There is the possibility that this painting of the ‘Martyrdom of St Catherine of Alexandria’ may be identified as Mattia Preti’s presentation piece preceding his first visit to Malta in the summer of 1659. He wanted to impress by donating to the Langue of Italy a superb representation of its patron saint. A painting of the saint is recorded being presented by Preti in June 1659 to be displayed in the Auberge d’Italie, the building where MUŻA is housed. This painting was a testament to Preti’s bravura, and may have been one of the reasons why he was asked to stay in Malta to paint the ceiling of St John’s Co-Cathedral when he permanently settled in Malta in 1661. Apart from the subject and possible origin, this painting is also remarkable for the ‘pentimenti’ that are visible almost to the naked eye.

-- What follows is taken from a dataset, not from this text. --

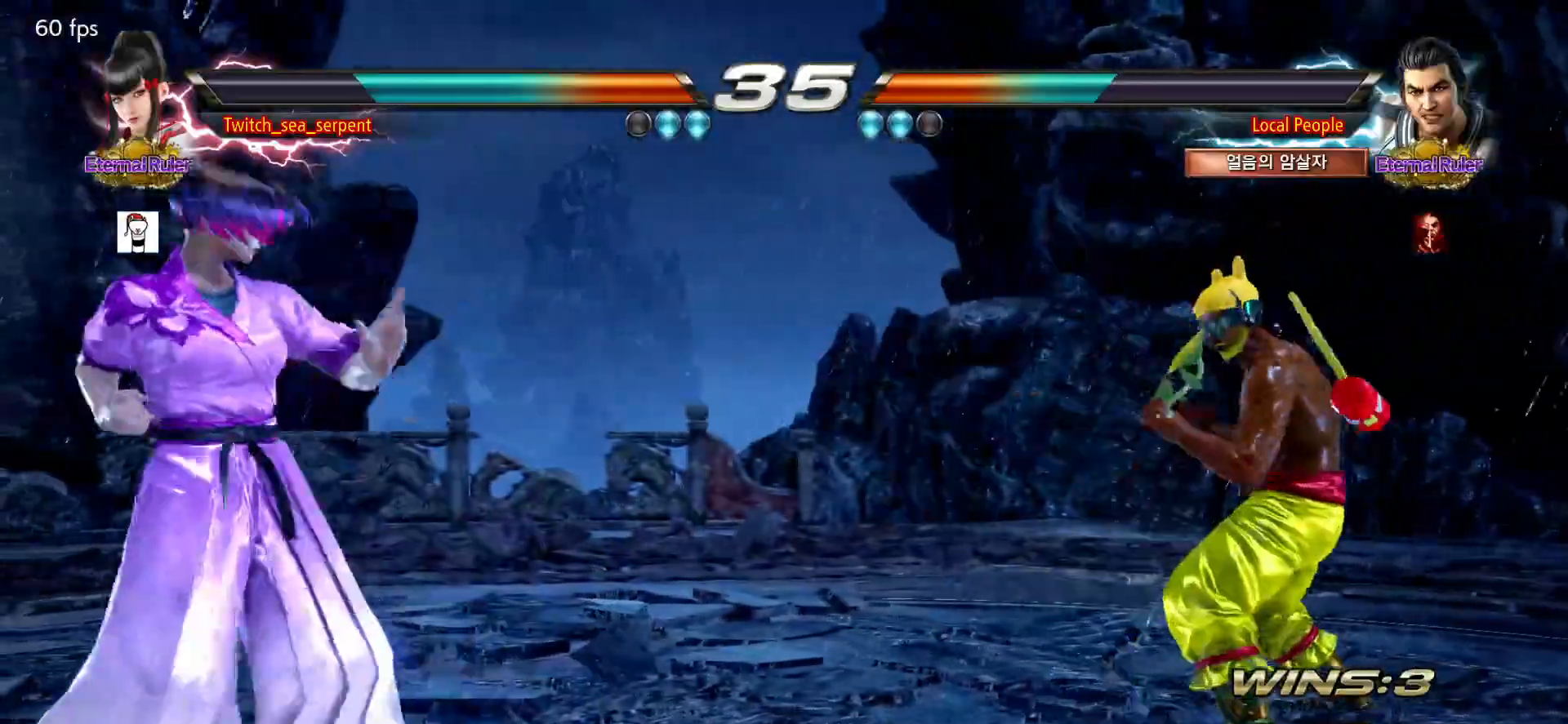
{"buttons": [], "left_stick": "center", "events": [[133, "left_stick", "center"], [183, "left_stick", "left"], [233, "left_stick", "center"], [317, "left_stick", "down"], [400, "left_stick", "center"]]}
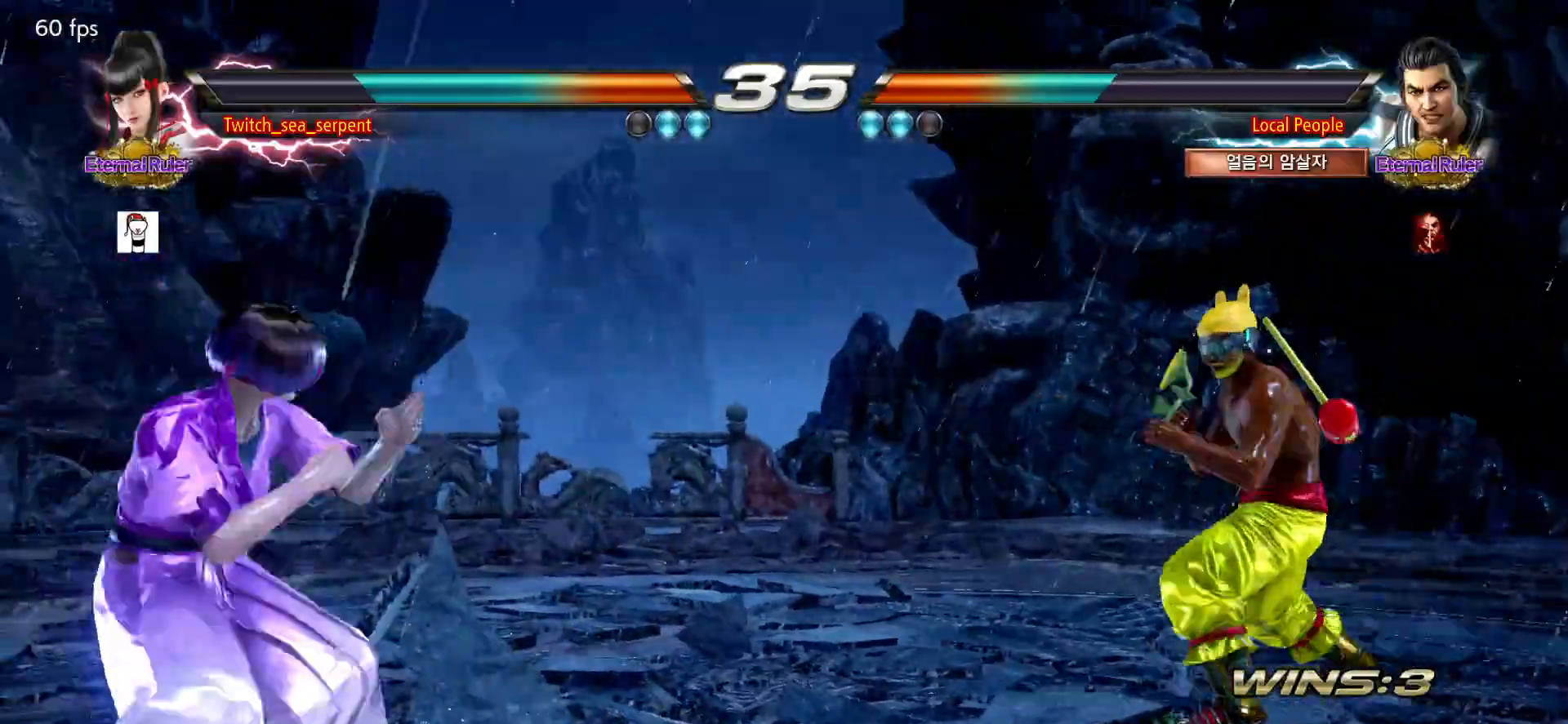
{"buttons": [], "left_stick": "left", "events": [[150, "left_stick", "left"]]}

The painting was originally conceived as a ‘Martyrdom of St Paul’ and was reworked by Preti so that the figure of St Catherine was painted over that of the male saint, while other signs of Preti’s evolving ideas are visible in the changes he made to the crowd.
During his long stay in Rome from 1817/18 till his death, Salvatore Busuttil is recorded as having excelled not only in creating series of prints of the characters and costumes of Rome, but especially in the production of miniatures. In small paintings such as this scene of a man and a woman on a boat, he applies the gouache medium with precision and economy. Four charming images of couples exchanging love letters, holding hands, and playing music are embedded within the tendrils of the decorative border in the corners. Intricate foliage, flowers, and a golden net are used by the artist to show off his exceptional brushwork and attention to detail. The idyllic tranquil scene in the centre, rendered in transparent delicate hues, is made mysterious by the barely perceptible figure in the water behind the boat. Is he drowning, or caught in the fishing net? Is he a reference to the despair one feels when seeing the object of his or her love with another? This detail shows how exceptional Busuttil is at creating narrative in miniature as he leaves little passages of humour for the perceptive viewer to discover.